Ferrari has unveiled its first fully electric vehicle, a model named Luce, in Italy.
The launch represents a pivotal shift for the brand as it enters the electric mobility market. However, the transition has proven volatile, as the new model diverges from the company's traditional image of luxury sports cars and has displeased both enthusiasts and investors.
Market reaction to the announcement was immediate. The company's share price fell eight percent [1] following the presentation. This downturn reflects investor uncertainty regarding the brand's ability to maintain its prestige while pivoting away from internal combustion engines.
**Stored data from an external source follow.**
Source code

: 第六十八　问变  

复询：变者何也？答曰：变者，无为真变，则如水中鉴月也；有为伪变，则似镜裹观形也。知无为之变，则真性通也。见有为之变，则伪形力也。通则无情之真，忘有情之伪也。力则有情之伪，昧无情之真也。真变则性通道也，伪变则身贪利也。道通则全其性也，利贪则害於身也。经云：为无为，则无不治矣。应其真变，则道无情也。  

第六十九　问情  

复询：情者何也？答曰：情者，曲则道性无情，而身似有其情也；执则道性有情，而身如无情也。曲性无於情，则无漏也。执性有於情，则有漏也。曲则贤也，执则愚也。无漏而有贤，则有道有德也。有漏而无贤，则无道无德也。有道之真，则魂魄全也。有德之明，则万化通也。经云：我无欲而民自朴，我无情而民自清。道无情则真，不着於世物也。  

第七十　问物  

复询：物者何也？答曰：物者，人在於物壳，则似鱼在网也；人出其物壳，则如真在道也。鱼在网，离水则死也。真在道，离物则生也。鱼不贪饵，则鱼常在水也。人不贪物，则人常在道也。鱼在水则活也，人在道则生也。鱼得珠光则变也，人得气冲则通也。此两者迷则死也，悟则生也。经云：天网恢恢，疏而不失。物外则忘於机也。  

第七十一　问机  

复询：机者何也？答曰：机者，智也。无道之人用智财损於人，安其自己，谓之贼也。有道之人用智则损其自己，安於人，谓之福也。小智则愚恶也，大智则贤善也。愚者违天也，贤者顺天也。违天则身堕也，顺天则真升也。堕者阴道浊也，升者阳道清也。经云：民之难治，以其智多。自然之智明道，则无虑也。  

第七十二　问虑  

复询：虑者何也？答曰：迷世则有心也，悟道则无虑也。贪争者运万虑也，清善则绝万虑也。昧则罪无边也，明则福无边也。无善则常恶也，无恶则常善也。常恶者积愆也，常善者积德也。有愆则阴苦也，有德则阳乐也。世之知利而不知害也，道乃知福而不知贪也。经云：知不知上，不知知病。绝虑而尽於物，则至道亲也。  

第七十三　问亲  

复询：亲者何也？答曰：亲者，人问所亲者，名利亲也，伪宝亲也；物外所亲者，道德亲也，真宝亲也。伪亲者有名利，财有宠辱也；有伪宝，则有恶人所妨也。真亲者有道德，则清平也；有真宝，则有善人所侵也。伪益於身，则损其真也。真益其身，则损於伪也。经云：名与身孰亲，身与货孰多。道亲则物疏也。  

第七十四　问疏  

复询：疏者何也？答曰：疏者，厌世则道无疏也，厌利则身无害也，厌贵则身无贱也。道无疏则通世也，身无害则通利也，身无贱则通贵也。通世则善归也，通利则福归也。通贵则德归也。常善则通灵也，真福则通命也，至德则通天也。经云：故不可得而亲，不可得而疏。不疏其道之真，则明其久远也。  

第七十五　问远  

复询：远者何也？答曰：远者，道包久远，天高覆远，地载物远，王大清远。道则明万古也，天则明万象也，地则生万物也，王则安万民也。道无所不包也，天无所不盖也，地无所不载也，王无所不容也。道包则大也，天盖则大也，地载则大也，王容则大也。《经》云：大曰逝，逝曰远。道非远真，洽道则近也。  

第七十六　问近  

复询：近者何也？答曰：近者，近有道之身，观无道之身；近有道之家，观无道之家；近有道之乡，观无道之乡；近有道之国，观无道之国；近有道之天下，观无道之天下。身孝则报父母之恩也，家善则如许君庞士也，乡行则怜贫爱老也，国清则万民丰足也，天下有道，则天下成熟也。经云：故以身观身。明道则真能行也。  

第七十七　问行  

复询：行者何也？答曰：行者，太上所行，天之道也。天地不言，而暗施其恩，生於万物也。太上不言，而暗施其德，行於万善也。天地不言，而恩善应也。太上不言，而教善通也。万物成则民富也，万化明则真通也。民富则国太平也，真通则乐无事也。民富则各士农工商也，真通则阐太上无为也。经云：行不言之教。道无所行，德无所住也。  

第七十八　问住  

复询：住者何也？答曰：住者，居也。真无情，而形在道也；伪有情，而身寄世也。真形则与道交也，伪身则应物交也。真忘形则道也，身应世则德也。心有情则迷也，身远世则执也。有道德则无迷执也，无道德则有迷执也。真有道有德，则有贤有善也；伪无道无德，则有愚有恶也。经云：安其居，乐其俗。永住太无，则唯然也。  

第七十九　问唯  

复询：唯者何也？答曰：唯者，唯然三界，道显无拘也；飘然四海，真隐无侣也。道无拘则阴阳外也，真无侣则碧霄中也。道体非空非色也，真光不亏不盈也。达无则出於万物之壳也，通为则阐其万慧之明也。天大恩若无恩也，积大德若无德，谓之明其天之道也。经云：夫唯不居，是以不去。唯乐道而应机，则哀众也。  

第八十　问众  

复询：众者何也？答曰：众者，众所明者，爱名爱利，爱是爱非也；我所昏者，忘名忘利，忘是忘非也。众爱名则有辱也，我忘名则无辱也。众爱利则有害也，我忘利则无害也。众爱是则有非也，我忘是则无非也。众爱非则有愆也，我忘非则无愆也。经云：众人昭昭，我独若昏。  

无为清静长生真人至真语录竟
The Luce project was the result of five years [1] of secret development. During this period, Ferrari registered approximately 60 patents [1] to support the new electric architecture. Despite the technical investment, the vehicle's design as an SUV has sparked controversy among fans who associate the brand with low-profile supercars.
Positioning the vehicle at the top of the luxury market, the base price for the electric SUV is approximately $647,000 [2]. This pricing strategy aims to establish the Luce as one of the most expensive SUVs in the world, leveraging the brand's exclusivity to justify the cost of the new technology.
Ferrari has not provided further details on the production volume for the Luce. The company continues to balance its legacy of high-performance engines with the global regulatory push toward zero-emission vehicles.
“The company's share price fell eight percent following the presentation.”
Ferrari's move into the electric SUV market highlights the tension between legacy brand identity and the necessity of electrification. By choosing an SUV form factor and a premium price point, Ferrari is attempting to pivot toward a new luxury segment, but the immediate stock drop suggests the market is skeptical of whether an electric utility vehicle can sustain the brand's aura of exclusivity and performance.